According to a recent poll, more than one in ten people who are assumed to have died intestate (without leaving a will) may really have made a will, and a comparable amount of those who leave a will that was originally thought to be their last will and testament did, in fact, write a later will.
Two of the main reasons for these findings are that many people change their minds about who should inherit their estate later in life, or they decide to prepare a will for the first time but do not inform their relatives. This can result in the will being challenged, and when there is a disputed will, the costs can quickly build up. Another reason for contentious probate is when someone makes a claim against the estate under the Inheritance (Provision for Family and Dependants) Act 1975, which allows those who were dependent on a deceased person to make a claim against the estate if they are not provided for in the will.

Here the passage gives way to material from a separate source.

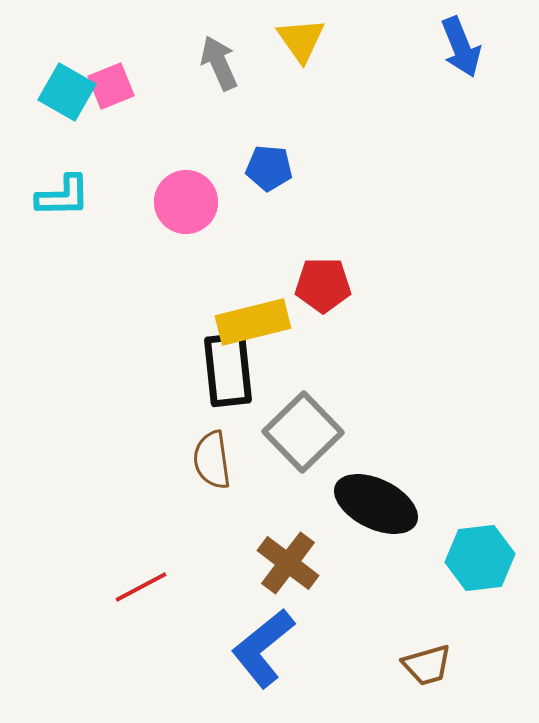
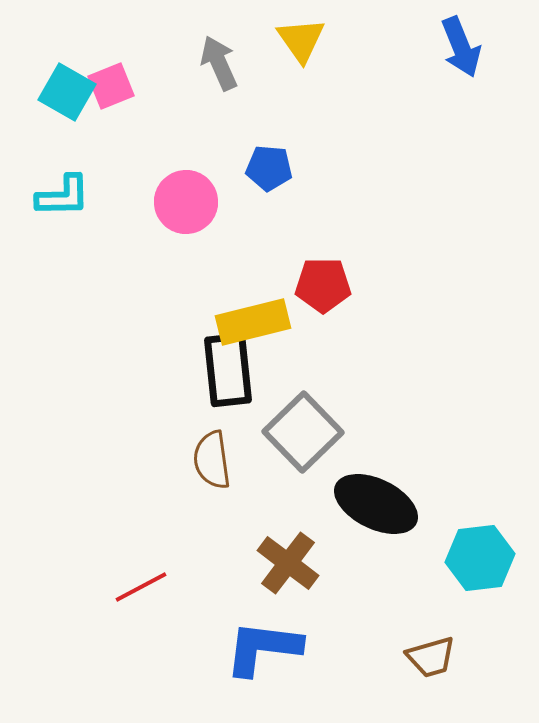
blue L-shape: rotated 46 degrees clockwise
brown trapezoid: moved 4 px right, 8 px up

Dying intestate, especially if there are substantial assets, is a recipe for catastrophe, especially because the ability to plan for and limit Inheritance Tax (IHT) responsibilities is lost. The estate is distributed according to intestacy regulations, which may result in a distribution of assets that is significantly different from what the deceased individual would have chosen. For example, if the deceased’s estate is worth less than £250,000 and there are no children, the spouse will not get the entire estate. The requirement to divide an estate with offspring may necessitate an older person borrowing or selling their house in order to provide statutory inheritances for children.
When assets are involved, things can get quite difficult. The tragic intestate death of pop artist Prince is likely to entangle the family in legal wrangling for many years.
The responsibilities of the executor (or administrator of an intestate estate) are heavy and should not be taken lightly. The role of executor cannot be withdrawn once the person appointed has performed an act as such.
The duties of executors are to:
- collect the assets of an estate and settle its liabilities, such as taxes, funeral costs and so on;
- deal with any outstanding tax matters, including filing an IHT return and an Income Tax return if there is income during the period between death and distribution of the estate assets. Until any outstanding tax liabilities of the estate are dealt with, HM Revenue and Customs (HMRC) will not give clearance for the grant of probate to be issued.
- obtain the grant of probate (or letters of administration if there is no will) over the estate. This is done by filing the will with the probate registry together with the ‘clearance’ letter from HMRC, and
- carry out a distribution of the assets of the estate in accordance with the provisions of the final will or the rules of intestacy.
If executors carry out their responsibilities improperly, they can be held personally liable for the outcome, so it is crucial to ensure that the correct will is being administered and that the estate is not distributed until all liabilities have been satisfied and no additional claims are anticipated. Keeping accurate records of all transactions is also essential, as is knowing which costs can be legitimately classified as estate expenses.
One way to contest a will is to file a “caveat” with the probate registry. This precludes the granting of a probate. A caveat has a six-month duration, is renewable, and initiates a contentious court proceeding. As executors are not required to be notified that a caveat has been filed, receiving the court notice can be an unpleasant surprise.